Laut Definition verwendet Ergonomie wissenschaftliche Erkenntnisse um Arbeitsaufgaben, Arbeitsumgebungen und Produkte an die physischen und mentalen Fähigkeiten und Grenzen von Menschen anzupassen. Dabei sollen Gesundheit, Sicherheit, Wohlbefinden und Leistungsvermögen geschützt und verbessert werden.

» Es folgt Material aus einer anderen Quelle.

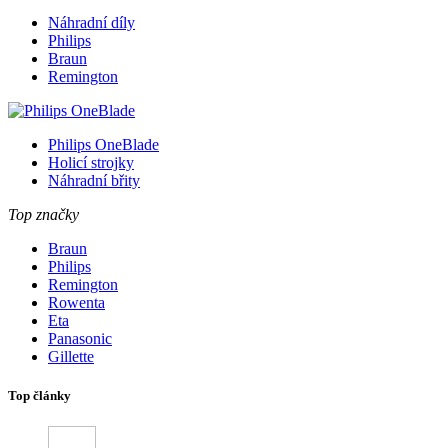
Náhradní díly
Philips
Braun
Remington
Philips OneBlade
Holicí strojky
Náhradní břity
Top značky
Braun
Philips
Remington
Rowenta
Eta
Panasonic
Gillette
Top články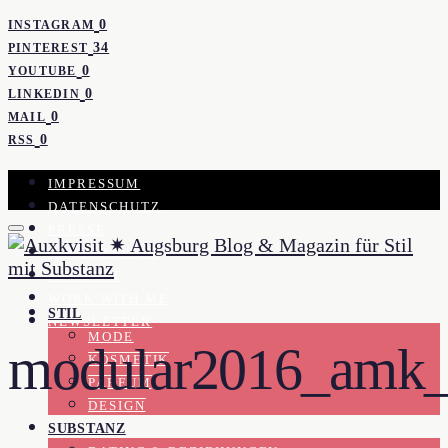
0
INSTAGRAM
34
PINTEREST
0
YOUTUBE
0
LINKEDIN
0
MAIL
0
RSS
IMPRESSUM
DATENSCHUTZ
PRESSE
KOOPERATION
KONTAKT
WORK WITH ME
STIL
NEWSLETTER
MODE
modular2016_amk_c
KOSMETIK
PARFUM
DESIGN
SUBSTANZ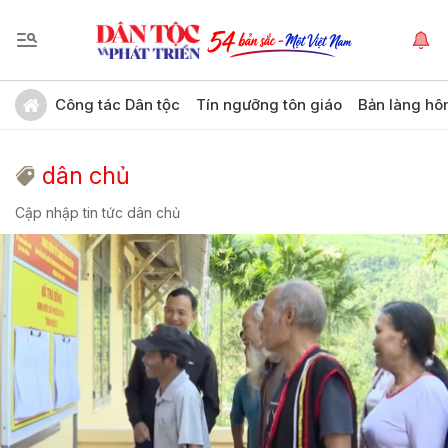
Công tác Dân tộc
Tín ngưỡng tôn giáo
Bản làng hô
dân chủ
Cập nhập tin tức dân chủ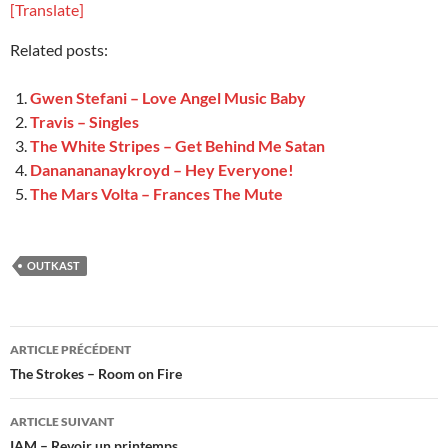
[Translate]
Related posts:
Gwen Stefani – Love Angel Music Baby
Travis – Singles
The White Stripes – Get Behind Me Satan
Dananananaykroyd – Hey Everyone!
The Mars Volta – Frances The Mute
OUTKAST
Navigation
ARTICLE PRÉCÉDENT
des
The Strokes – Room on Fire
articles
ARTICLE SUIVANT
IAM – Revoir un printemps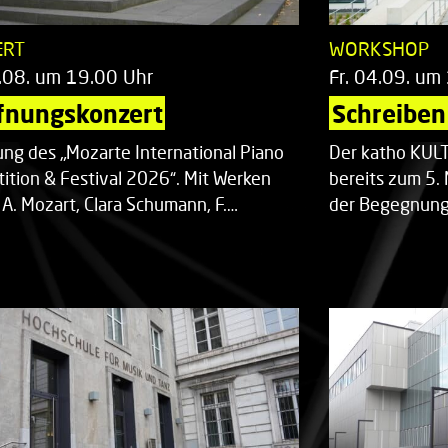
ERT
WORKSHOP
.08. um 19.00 Uhr
Fr. 04.09. um
fnungskonzert
Schreiben 
ung des „Mozarte International Piano
Der katho KU
ition & Festival 2026“. Mit Werken
bereits zum 5. 
 A. Mozart, Clara Schumann, F.…
der Begegnung,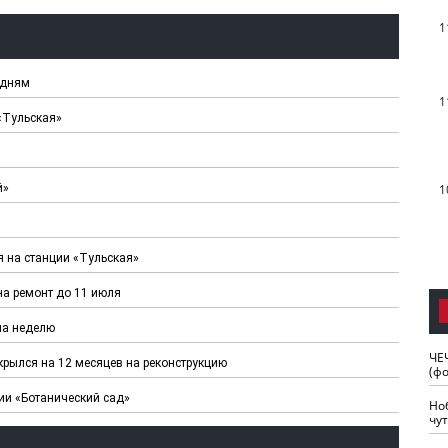
1
удням
1
«Тульская»
й»
1
 на станции «Тульская»
на ремонт до 11 июля
на неделю
ЧЕ
крылся на 12 месяцев на реконструкцию
(ф
ии «Ботанический сад»
Но
чу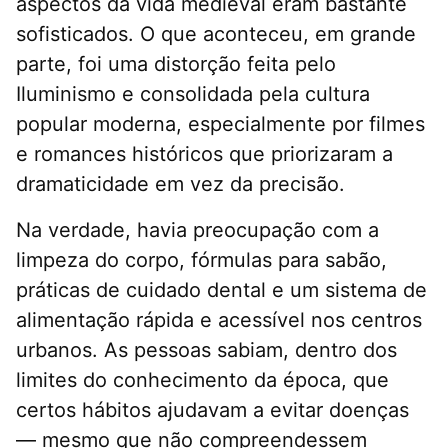
aspectos da vida medieval eram bastante
sofisticados. O que aconteceu, em grande
parte, foi uma distorção feita pelo
Iluminismo e consolidada pela cultura
popular moderna, especialmente por filmes
e romances históricos que priorizaram a
dramaticidade em vez da precisão.
Na verdade, havia preocupação com a
limpeza do corpo, fórmulas para sabão,
práticas de cuidado dental e um sistema de
alimentação rápida e acessível nos centros
urbanos. As pessoas sabiam, dentro dos
limites do conhecimento da época, que
certos hábitos ajudavam a evitar doenças
— mesmo que não compreendessem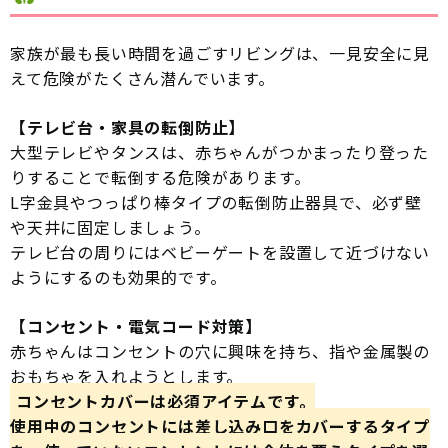
家族が最も長い時間を過ごすリビングは、一見安全に見
えて危険がたくさん潜んでいます。
【テレビ台・家具の転倒防止】
大型テレビやタンスは、赤ちゃんがつかまったり登った
りすることで転倒する危険があります。
L字金具やつっぱり棒タイプの転倒防止器具で、必ず壁
や天井に固定しましょう。
テレビ台の周りにはベビーゲートを設置して近づけない
ようにするのも効果的です。
【コンセント・電気コード対策】
赤ちゃんはコンセントの穴に興味を持ち、指や金属製の
おもちゃを入れようとします。
コンセントカバーは必須アイテムです。
使用中のコンセントには差し込み口をカバーするタイプ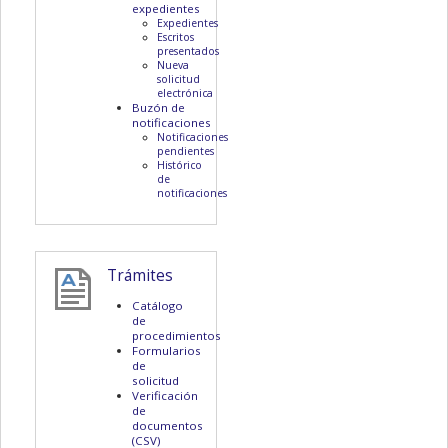
expedientes
Expedientes
Escritos
presentados
Nueva
solicitud
electrónica
Buzón de
notificaciones
Notificaciones
pendientes
Histórico
de
notificaciones
Trámites
Catálogo
de
procedimientos
Formularios
de
solicitud
Verificación
de
documentos
(CSV)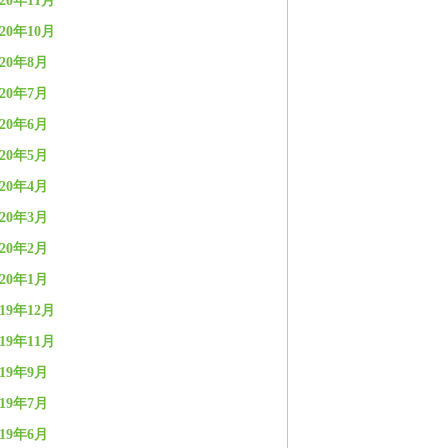
020年11月
020年10月
020年8月
020年7月
020年6月
020年5月
020年4月
020年3月
020年2月
020年1月
019年12月
019年11月
019年9月
019年7月
019年6月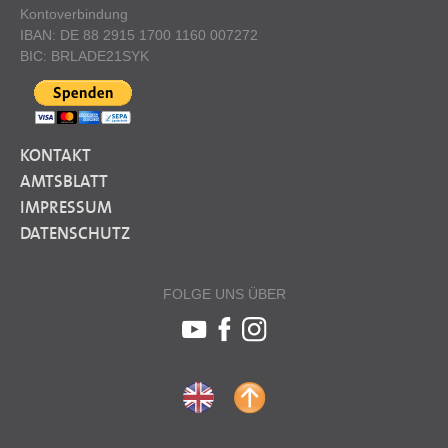
Kontoverbindung
IBAN: DE 88 2915 1700 1160 007272
BIC: BRLADE21SYK
KONTAKT
AMTSBLATT
IMPRESSUM
DATENSCHUTZ
FOLGE UNS ÜBER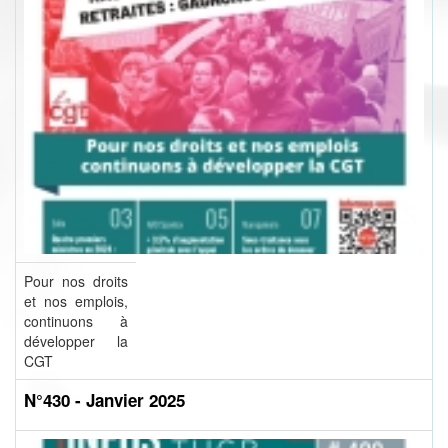
Pour nos droits
et nos emplois,
continuons à
développer la
CGT
N°430 - Janvier 2025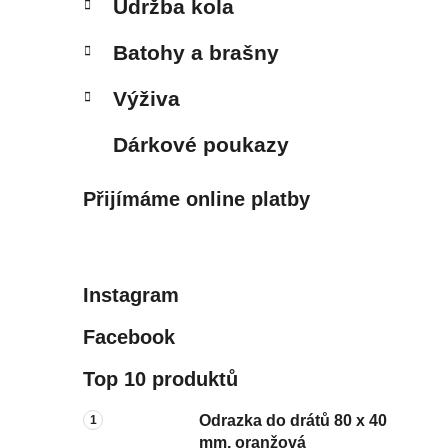
Údržba kola
Batohy a brašny
Výživa
Dárkové poukazy
Přijímáme online platby
Instagram
Facebook
Top 10 produktů
Odrazka do drátů 80 x 40
mm, oranžová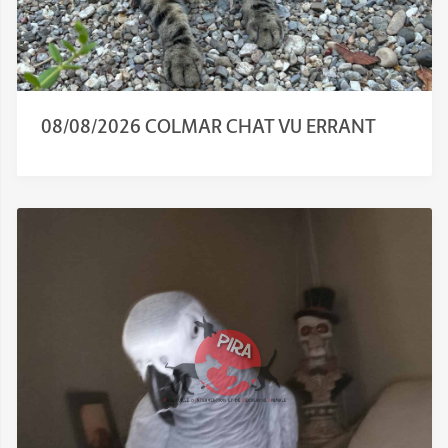
08/08/2026 COLMAR CHAT VU ERRANT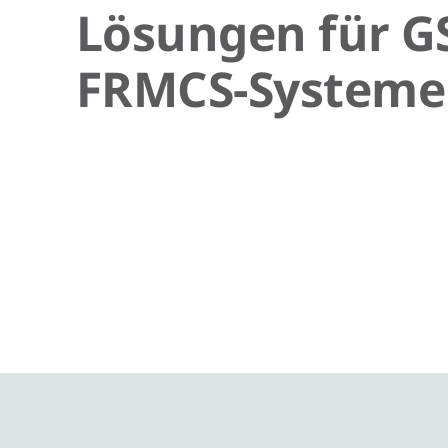
HVI light plus-
Lösungen für G
Leitung
FRMCS-System
DEHNpatch
Klasse EA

Die Gestaltung der Benutzeroberflächen muss sich an der Art und Weise menschlicher Informationsverarbeitung orientieren. Zum ergonomischen Kontext gehört hier die visuelle Konditionierung, die Wahrnehmung, die Farbpsychologie, die bisher operationalisierten Erkenntnisse über die Funktionen des Kurzzeitgedächtnisses sowie der fachliche Konsens über die Bedeutung und Verwendung von Metaphern und Symbolen. Über allem stehen die Aufgaben und die Arbeit mit ihrer Struktur, die mit der eingesetzten Software verrichtet werden sollen.

Im Falle von psychischen und physischen Einschränkungen bei Auffassungsgabe, Sehvermögen, Farbwahrnehmung oder gar dem Totalausfall ganzer Sinne oder von Teilen des Bewegungsapparates auf Seiten der Nutzer muss nach noch engeren Regeln und Richtlinien im Sinne einer Barrierefreiheit des Softwareproduktes verfahren werden.